--- Begin TASK INPUT ---
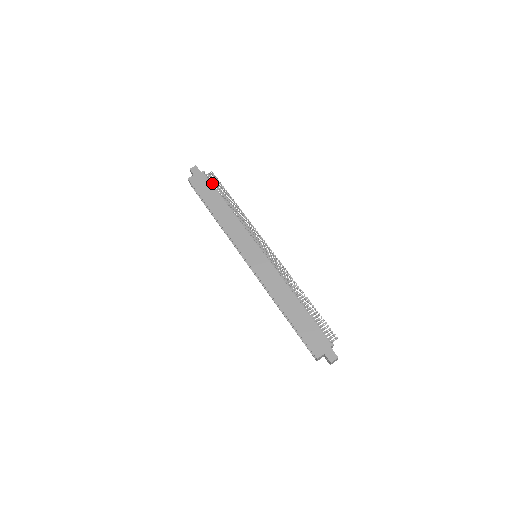
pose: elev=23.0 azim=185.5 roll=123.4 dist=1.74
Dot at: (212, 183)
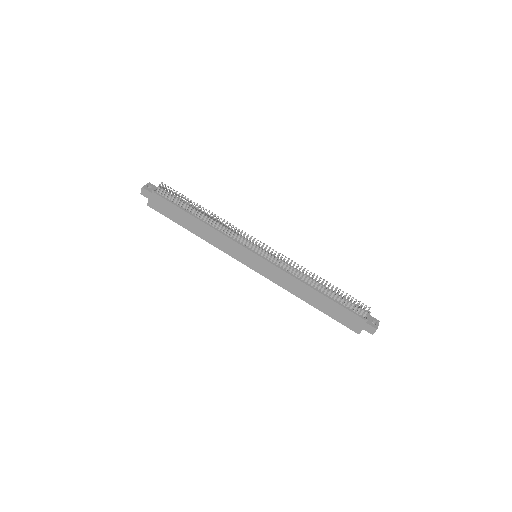
Dot at: (169, 199)
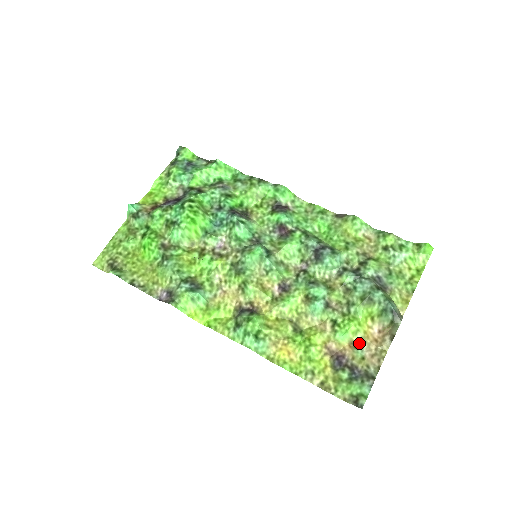
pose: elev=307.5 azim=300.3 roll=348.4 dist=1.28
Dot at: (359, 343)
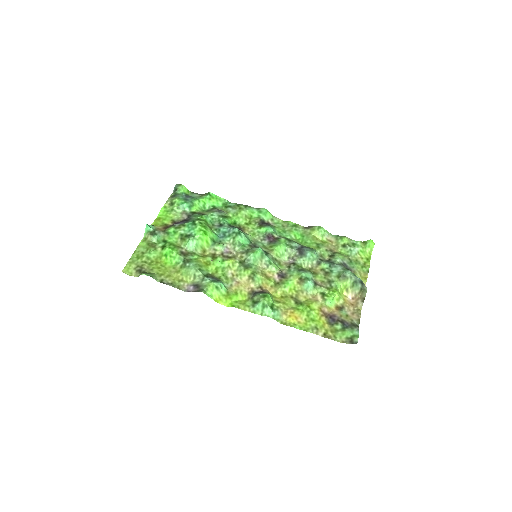
Dot at: (342, 307)
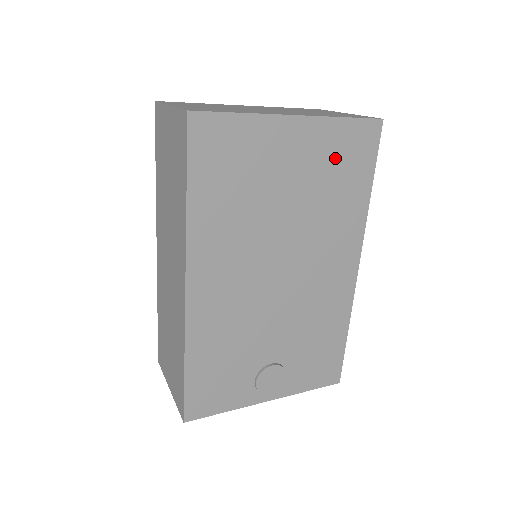
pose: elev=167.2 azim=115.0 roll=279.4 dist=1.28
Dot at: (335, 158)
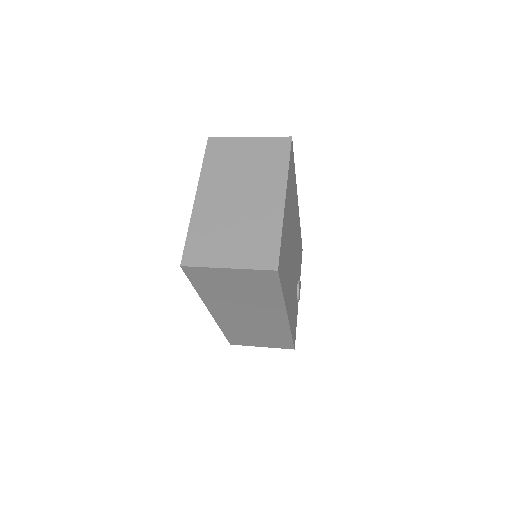
Dot at: occluded
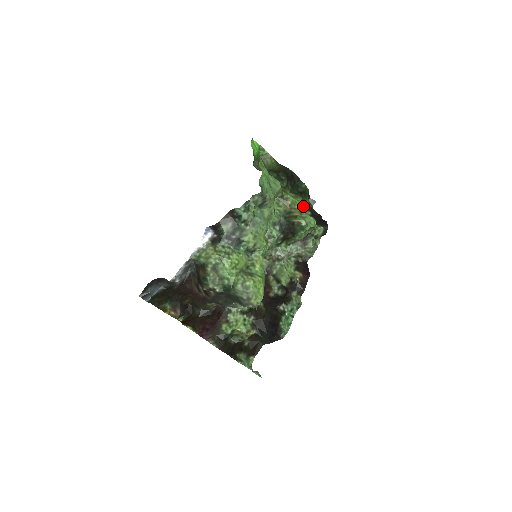
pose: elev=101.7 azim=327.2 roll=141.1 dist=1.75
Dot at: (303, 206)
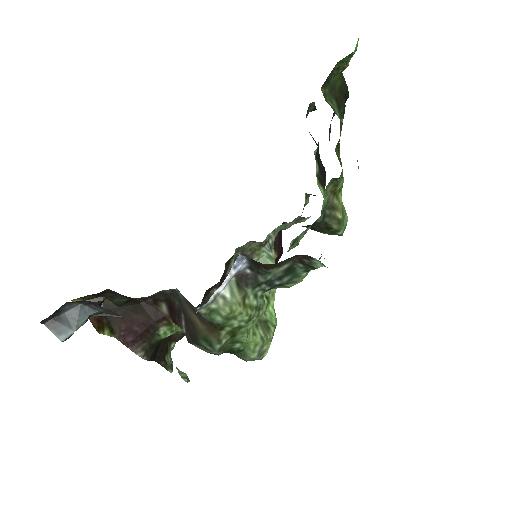
Dot at: occluded
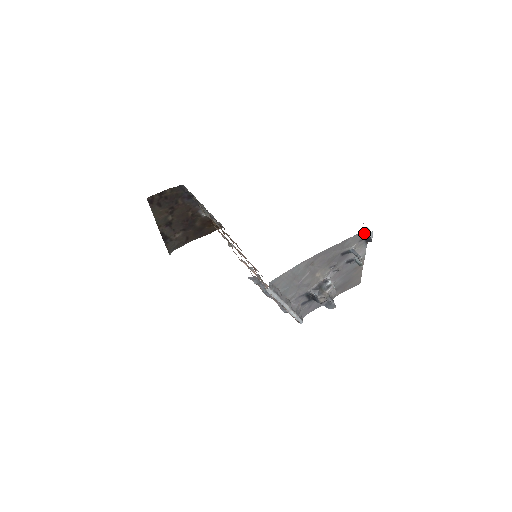
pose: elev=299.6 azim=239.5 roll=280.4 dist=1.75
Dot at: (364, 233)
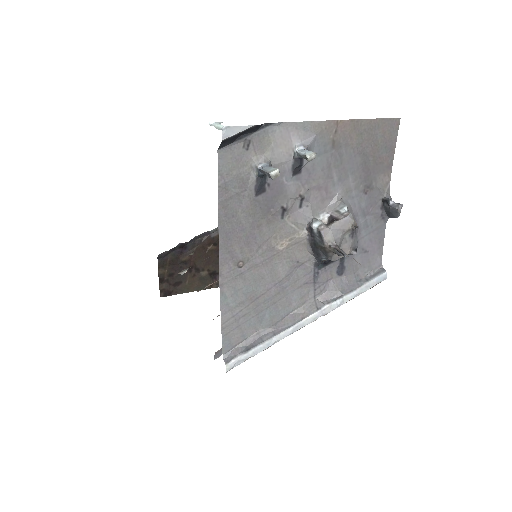
Dot at: (221, 145)
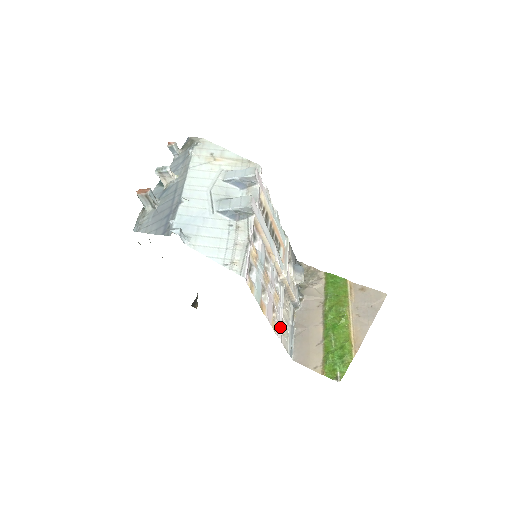
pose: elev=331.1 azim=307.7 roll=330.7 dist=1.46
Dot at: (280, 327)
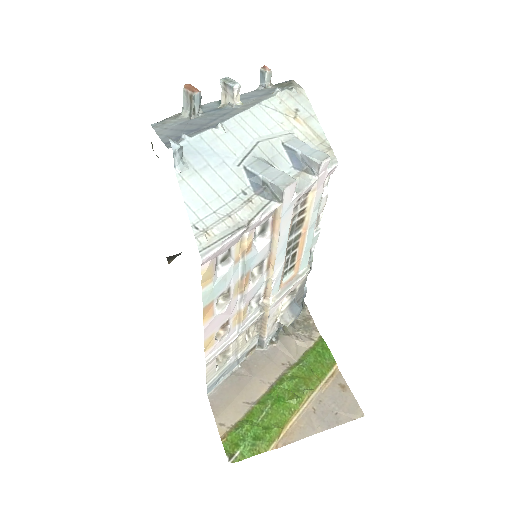
Dot at: (218, 350)
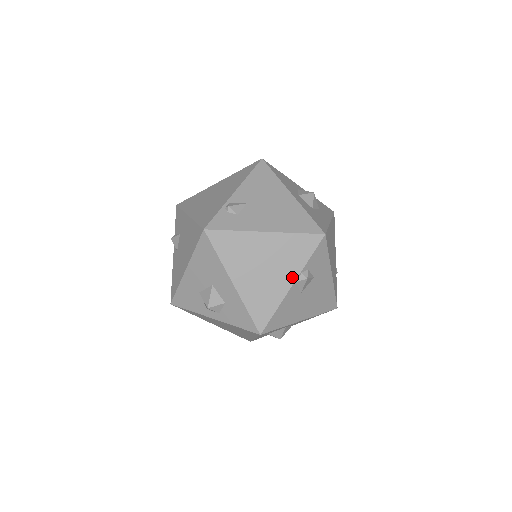
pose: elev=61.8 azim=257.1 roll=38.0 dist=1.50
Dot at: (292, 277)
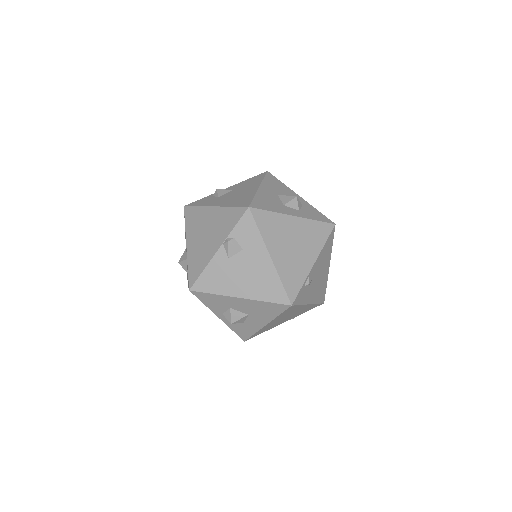
Dot at: (289, 319)
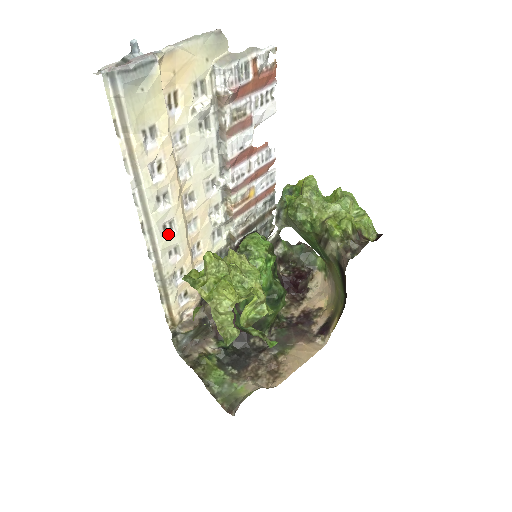
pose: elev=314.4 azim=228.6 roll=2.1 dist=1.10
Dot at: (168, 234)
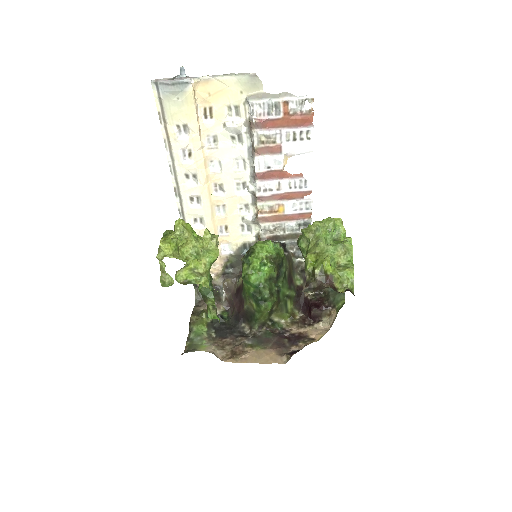
Dot at: (194, 205)
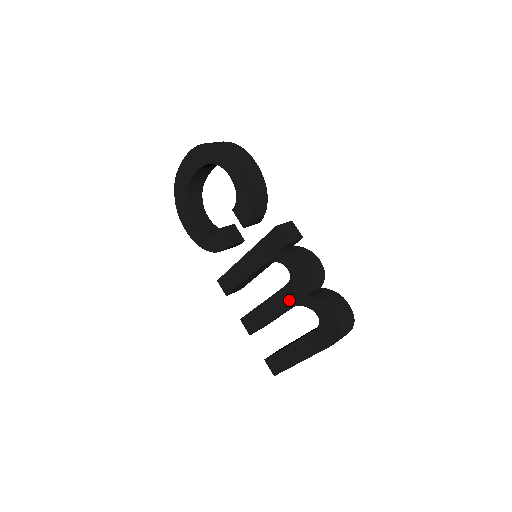
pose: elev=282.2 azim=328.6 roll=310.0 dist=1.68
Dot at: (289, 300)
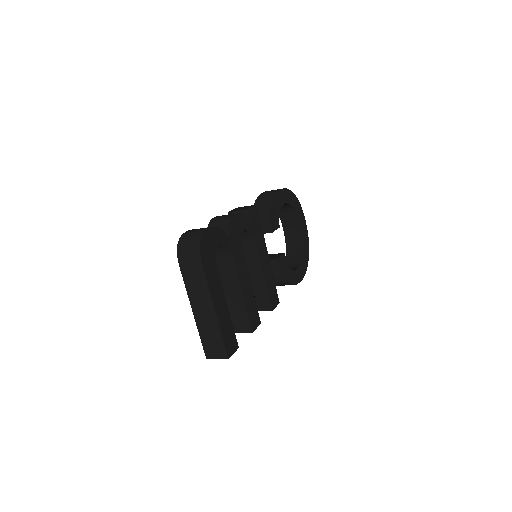
Dot at: occluded
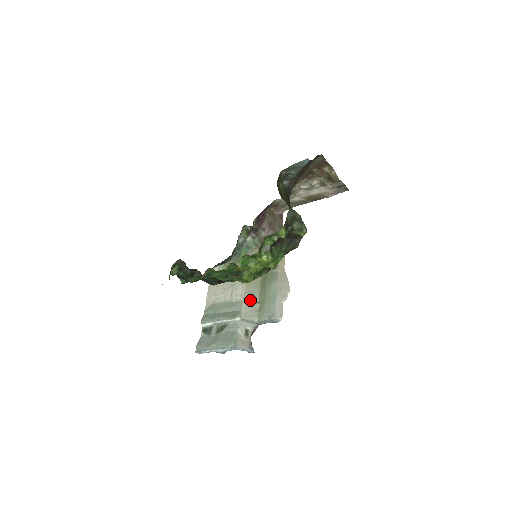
--- End TASK INPUT ---
◆ **TASK INSTRUCTIONS**
Extract every text line from all the items above, word for word and in order. Leave out the pictures.

◆ **EXERCISE SOLUTION**
pose: elev=23.0 azim=185.5 roll=123.4 dist=1.74
Dot at: (212, 183)
Dot at: (169, 199)
pose: elev=307.5 azim=300.3 roll=348.4 dist=1.28
Dot at: (359, 343)
Dot at: (342, 307)
pose: elev=167.2 azim=115.0 roll=279.4 dist=1.28
Dot at: (335, 158)
Dot at: occluded
pose: elev=101.7 azim=327.2 roll=141.1 dist=1.75
Dot at: (303, 206)
Dot at: occluded
pose: elev=299.6 azim=239.5 roll=280.4 dist=1.75
Dot at: (364, 233)
Dot at: (221, 145)
pose: elev=331.1 azim=307.7 roll=330.7 dist=1.46
Dot at: (280, 327)
Dot at: (218, 350)
pose: elev=61.8 azim=257.1 roll=38.0 dist=1.50
Dot at: (292, 277)
Dot at: (289, 319)
pose: elev=314.4 azim=228.6 roll=2.1 dist=1.10
Dot at: (168, 234)
Dot at: (194, 205)
pose: elev=282.2 azim=328.6 roll=310.0 dist=1.68
Dot at: (289, 300)
Dot at: occluded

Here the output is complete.